§ **WHAT YOU ARE ASKED TO DO**: Can you copy the data below character for character, starting at the line that contains "pose: elev=191.8 azim=83.4" and ending at the last line of the data? Leave the pictures out of your copy.

::: INFORMATION SUPPLIED

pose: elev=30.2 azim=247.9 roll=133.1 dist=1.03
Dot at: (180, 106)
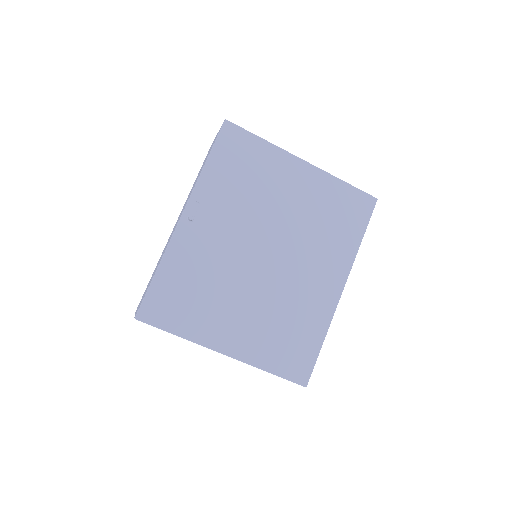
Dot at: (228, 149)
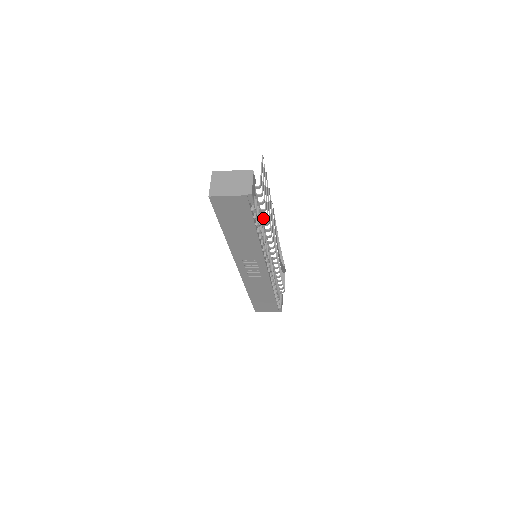
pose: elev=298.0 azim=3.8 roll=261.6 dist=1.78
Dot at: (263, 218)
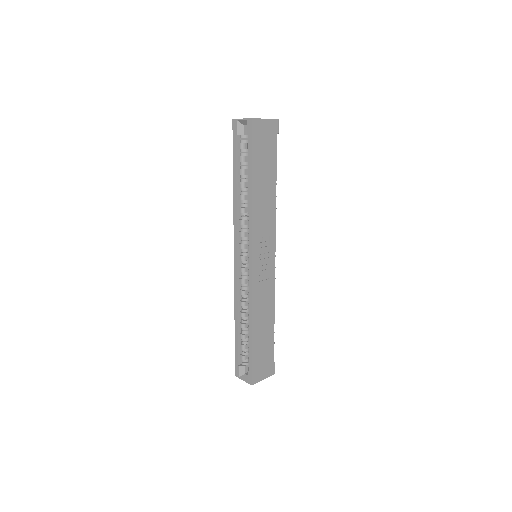
Dot at: occluded
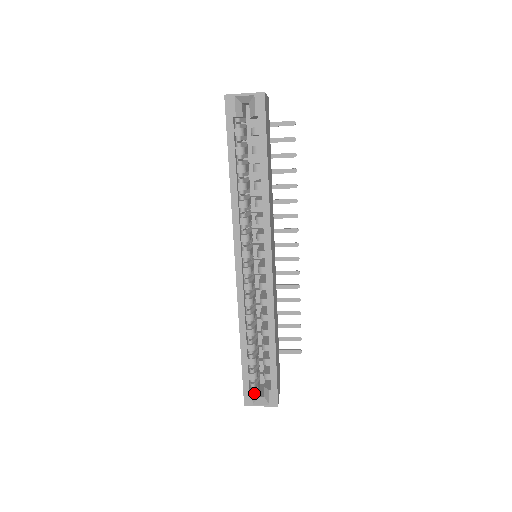
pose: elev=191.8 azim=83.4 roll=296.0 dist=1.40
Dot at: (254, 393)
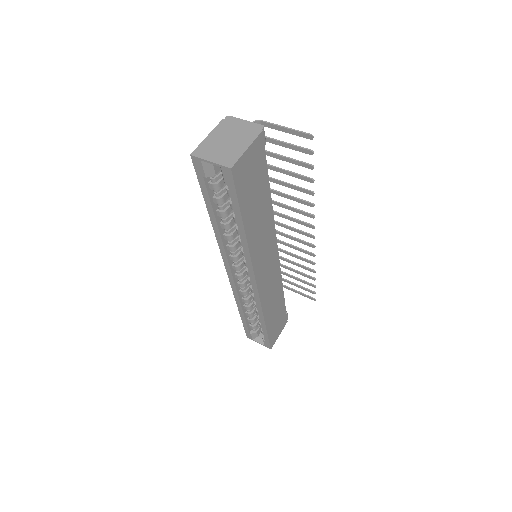
Dot at: (254, 335)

::::::

§ **OUTPUT OF THE TASK**:
pose: elev=191.8 azim=83.4 roll=296.0 dist=1.40
Dot at: (254, 393)
Dot at: (254, 335)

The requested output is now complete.